Question : comment aurait-on pu faire plus compliqué ? Il est désormais évident que l’organisation de notre pays n’est pas régie par la rationalité, il faut l’accepter sans faire de chichis. Ce n’est pas très grave, finalement. Si on accepte que l’efficacité n’est pas un critère très important, les portes du délire s’ouvrent grand pour accueillir notre puissante créativité. On peut donc militer pour le chinois ou le russe, the sky is the limit, and thank you. Au lieu de viser l’efficacité, il faut plutôt s’intéresser au monde des records, celui de l’absurde, ou de l’irrationnel, nous y avons un vrai avenir.

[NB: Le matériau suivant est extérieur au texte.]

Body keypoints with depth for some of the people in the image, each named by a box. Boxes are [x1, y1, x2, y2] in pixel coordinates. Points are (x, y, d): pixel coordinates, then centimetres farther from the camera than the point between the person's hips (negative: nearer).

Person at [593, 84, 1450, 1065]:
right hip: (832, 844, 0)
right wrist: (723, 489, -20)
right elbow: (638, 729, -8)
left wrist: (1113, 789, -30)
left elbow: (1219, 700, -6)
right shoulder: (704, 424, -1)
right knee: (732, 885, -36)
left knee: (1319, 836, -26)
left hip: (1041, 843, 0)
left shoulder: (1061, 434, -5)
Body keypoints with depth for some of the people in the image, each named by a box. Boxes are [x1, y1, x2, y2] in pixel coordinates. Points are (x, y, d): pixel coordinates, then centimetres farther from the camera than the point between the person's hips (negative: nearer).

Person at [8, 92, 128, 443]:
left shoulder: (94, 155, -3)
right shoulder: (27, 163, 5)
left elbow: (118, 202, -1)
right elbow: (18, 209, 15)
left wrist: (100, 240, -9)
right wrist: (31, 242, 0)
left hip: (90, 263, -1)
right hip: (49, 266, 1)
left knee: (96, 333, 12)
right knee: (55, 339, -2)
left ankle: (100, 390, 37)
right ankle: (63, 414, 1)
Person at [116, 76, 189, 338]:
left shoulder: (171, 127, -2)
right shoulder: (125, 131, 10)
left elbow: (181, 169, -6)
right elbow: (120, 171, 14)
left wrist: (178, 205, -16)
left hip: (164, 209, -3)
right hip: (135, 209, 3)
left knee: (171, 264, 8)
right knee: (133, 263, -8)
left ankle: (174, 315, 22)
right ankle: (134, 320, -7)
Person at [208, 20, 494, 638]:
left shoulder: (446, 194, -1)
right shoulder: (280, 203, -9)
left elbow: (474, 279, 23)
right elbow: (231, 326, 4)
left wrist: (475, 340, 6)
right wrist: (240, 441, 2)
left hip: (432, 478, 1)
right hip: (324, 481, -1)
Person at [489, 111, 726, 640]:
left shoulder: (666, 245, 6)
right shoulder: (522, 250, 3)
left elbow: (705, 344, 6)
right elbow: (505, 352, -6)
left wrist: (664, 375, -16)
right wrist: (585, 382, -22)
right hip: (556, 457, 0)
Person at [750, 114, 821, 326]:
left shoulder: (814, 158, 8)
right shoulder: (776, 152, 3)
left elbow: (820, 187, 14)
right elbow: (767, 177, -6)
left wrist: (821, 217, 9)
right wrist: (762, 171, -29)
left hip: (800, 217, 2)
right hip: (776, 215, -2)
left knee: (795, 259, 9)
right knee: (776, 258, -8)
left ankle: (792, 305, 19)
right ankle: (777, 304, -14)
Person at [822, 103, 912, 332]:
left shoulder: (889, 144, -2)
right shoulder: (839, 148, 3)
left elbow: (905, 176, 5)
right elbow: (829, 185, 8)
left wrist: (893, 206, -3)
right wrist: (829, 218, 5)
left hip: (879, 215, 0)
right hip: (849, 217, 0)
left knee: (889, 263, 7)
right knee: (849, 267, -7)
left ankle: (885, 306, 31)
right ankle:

Zakaria Boualem en était à ce point de son raisonnement, positivant dignement et construisant les bases d’un Maroc moderne, social et méditerranéen, lorsqu’il s’est souvenu d’un prof de sa jeunesse qui répétait souvent que «la langue est la maison de la pensée». On peut donc être positif et se dire que nous avons plein de maisons, c’est d’ailleurs bien le souhait de tous les Marocains. Ou on peut geindre et signaler que nous en sommes encore à essayer de construire notre maison de la pensée pour penser dedans, que nous sommes un peu en retard sur le reste du monde qui a réglé ces problèmes de construction il y a un siècle ou deux. C’est une question d’attitude dans la vie, les deux raisonnements sont valables.

Voilà, c’est fini, le Guercifi vous laisse réfléchir à tout ça, il doit vous quitter, il a quelques langues à apprendre dans les jours qui viennent.

Et merci. Wa Chokrane. Tanmirt Noun. And Thank you. I spasibo. Xièxiè nî. etc.